The new rules will enter into force within two weeks from the publication of this write-up. There isn’t much time left, yet five crucial steps should be taken to ensure a seamless transitioning and full compliance with the new tax regime:

  • Map your exposure: if you aren’t already clear about this, list every good and service sold or purchased, match them to the updated HS codes and service tax groups and quantify the revenue at risk.
  • Register strategically: small companies should monitor rolling-12-month turnover against the new RM500 000 / RM1.5 m thresholds. Early registration avoids billing disruptions, but over-registration ties up working capital in tax payments.
  • Update your contracts: if your contracts don’t have them yet, make sure to insert SST clauses allocating the tax burden, address price-gross-up mechanics and invoke the 12-month relief for existing fixed-price contracts where available.
  • Re-configure your systems: adapt ERP, POS and e-invoice settings to the new 5%, 6%, 8% and 10% rates; set up separate tax codes for exempt Malaysian-citizen healthcare and intra-group B2B supplies.
  • Communicate early: notify customers and suppliers of price changes, update quotations and purchase orders and train client-facing staff to handle SST queries. Keep in mind that proper communication often avoids delays and even disputes in the first place.

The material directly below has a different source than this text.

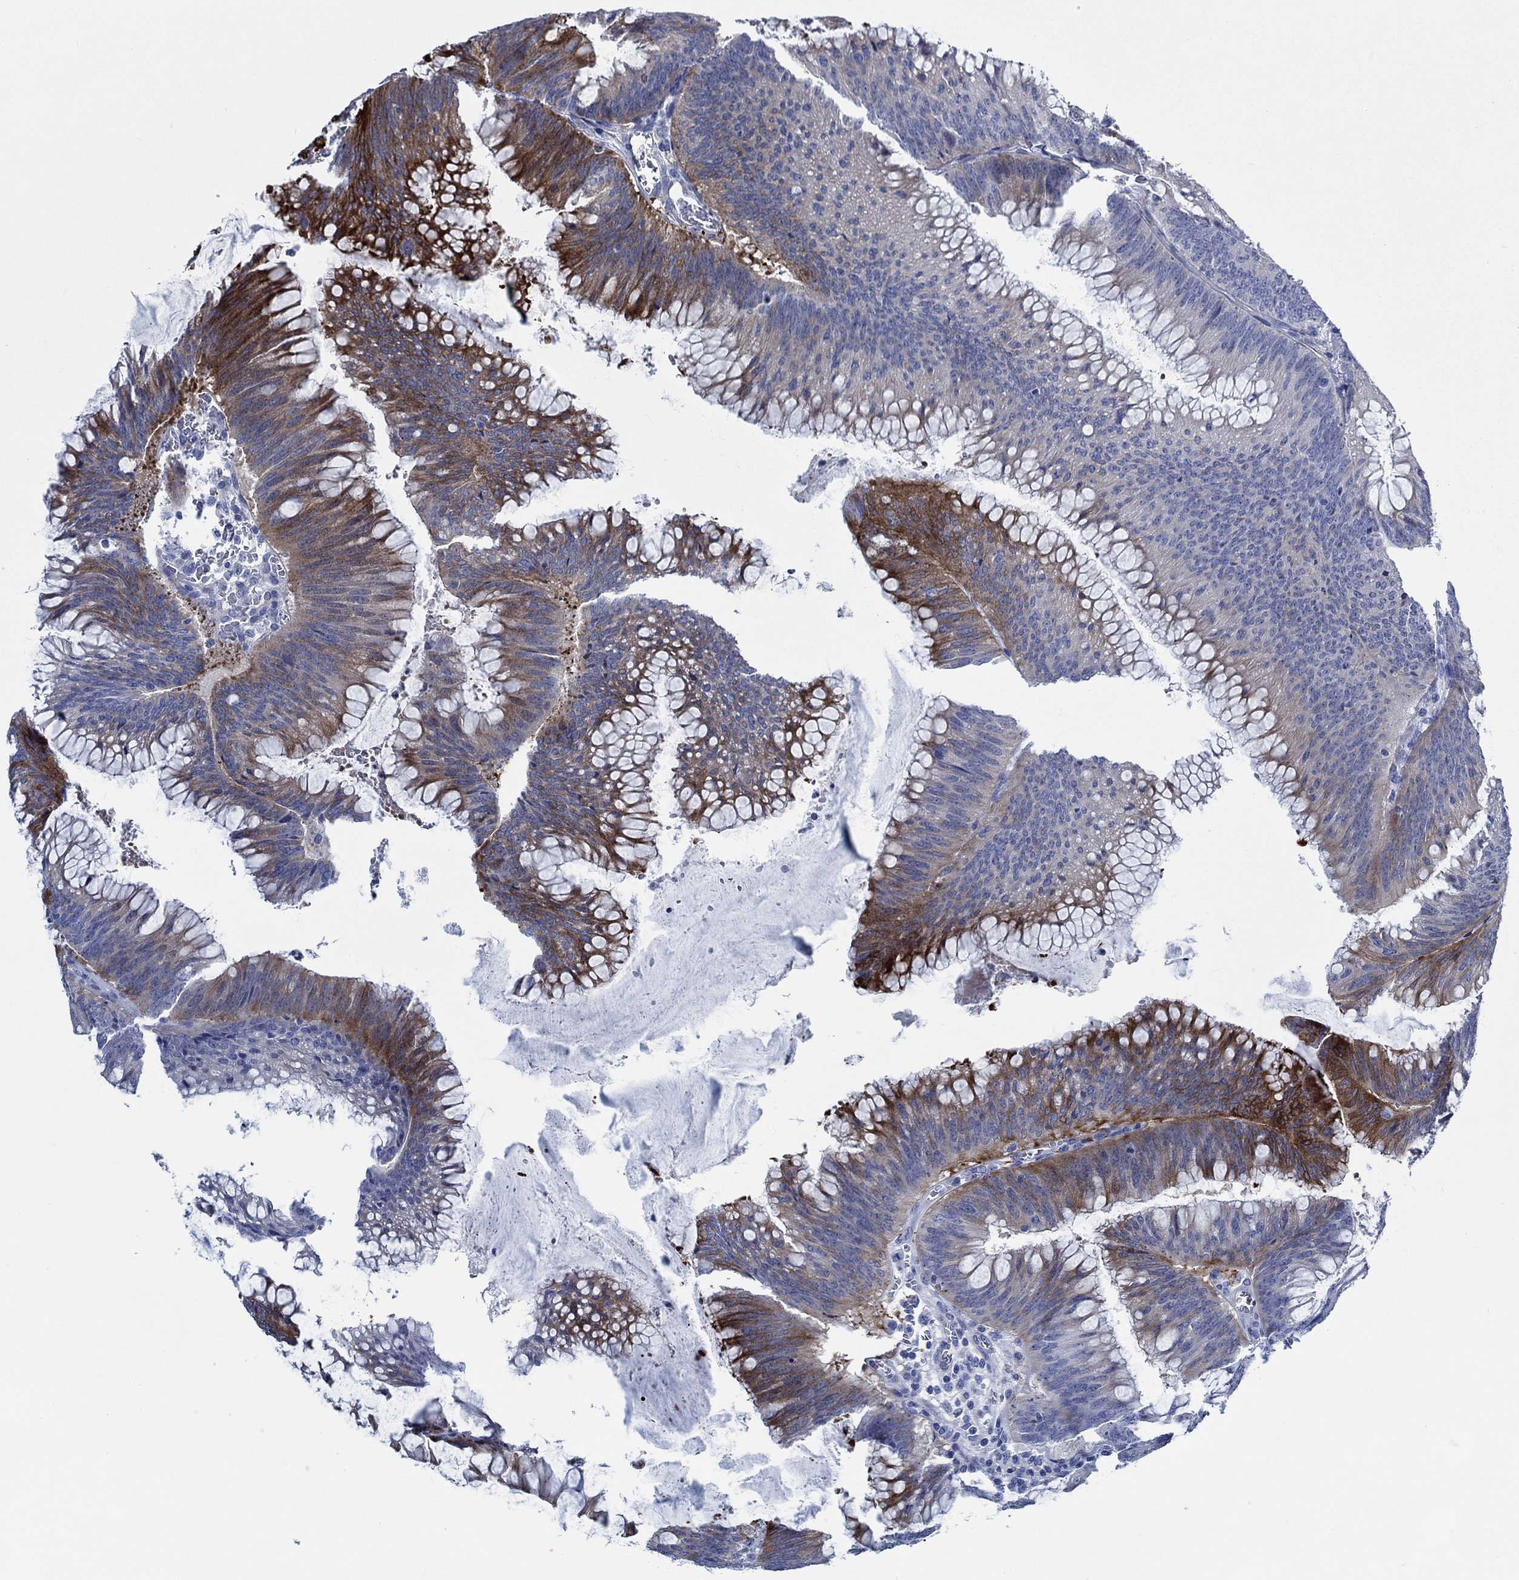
{"staining": {"intensity": "strong", "quantity": "<25%", "location": "cytoplasmic/membranous"}, "tissue": "colorectal cancer", "cell_type": "Tumor cells", "image_type": "cancer", "snomed": [{"axis": "morphology", "description": "Adenocarcinoma, NOS"}, {"axis": "topography", "description": "Rectum"}], "caption": "A brown stain shows strong cytoplasmic/membranous positivity of a protein in human colorectal cancer (adenocarcinoma) tumor cells.", "gene": "SVEP1", "patient": {"sex": "female", "age": 72}}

Lastly, as is often the case when new rules and regulations are implemented in Malaysia, there is a grace period for compliance. However, it is crucial to recall that companies, which haven’t taken any steps towards compliance, are very unlikely to benefit from any advantages. At the very minimum, the most basic steps must be evidenced.

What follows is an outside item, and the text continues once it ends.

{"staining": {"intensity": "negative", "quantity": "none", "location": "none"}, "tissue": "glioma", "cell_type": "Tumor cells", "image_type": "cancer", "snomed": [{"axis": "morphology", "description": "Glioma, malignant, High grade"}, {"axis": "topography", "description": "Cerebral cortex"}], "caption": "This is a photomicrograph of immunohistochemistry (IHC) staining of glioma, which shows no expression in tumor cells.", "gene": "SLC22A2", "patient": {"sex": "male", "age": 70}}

5. How Aqran Vijandran can help

We at Aqran Vijandran regularly assist clients from Malaysia and abroad on tax matters. With respect to the changes to the SST regimes, we can particularly support you with the following:

  • End-to-end SST impact assessments: identifying taxable streams and optimal registration strategy.
  • Contract re-drafting and negotiation support: ensuring tax clauses, price adjustment provisions and relief claims hold up to Customs scrutiny.
  • Systems readiness checks: working with your finance and IT teams to map SST codes into ERP and e-invoice workflows.
  • Training and rapid-response helpline: if your teams require advice during the grace period and beyond, we are there to support.

To discuss an SST game-plan tailored to your business, contact us here for an initial, obligation-free consultation.

Early, well-documented action is the best defence against unexpected assessments once the grace period ends. The expanded SST will be a permanent cost of doing business in Malaysia; treating the next six months as a live testing window will ensure you are fully compliant – and competitively ready – when full enforcement begins on 1 January 2026.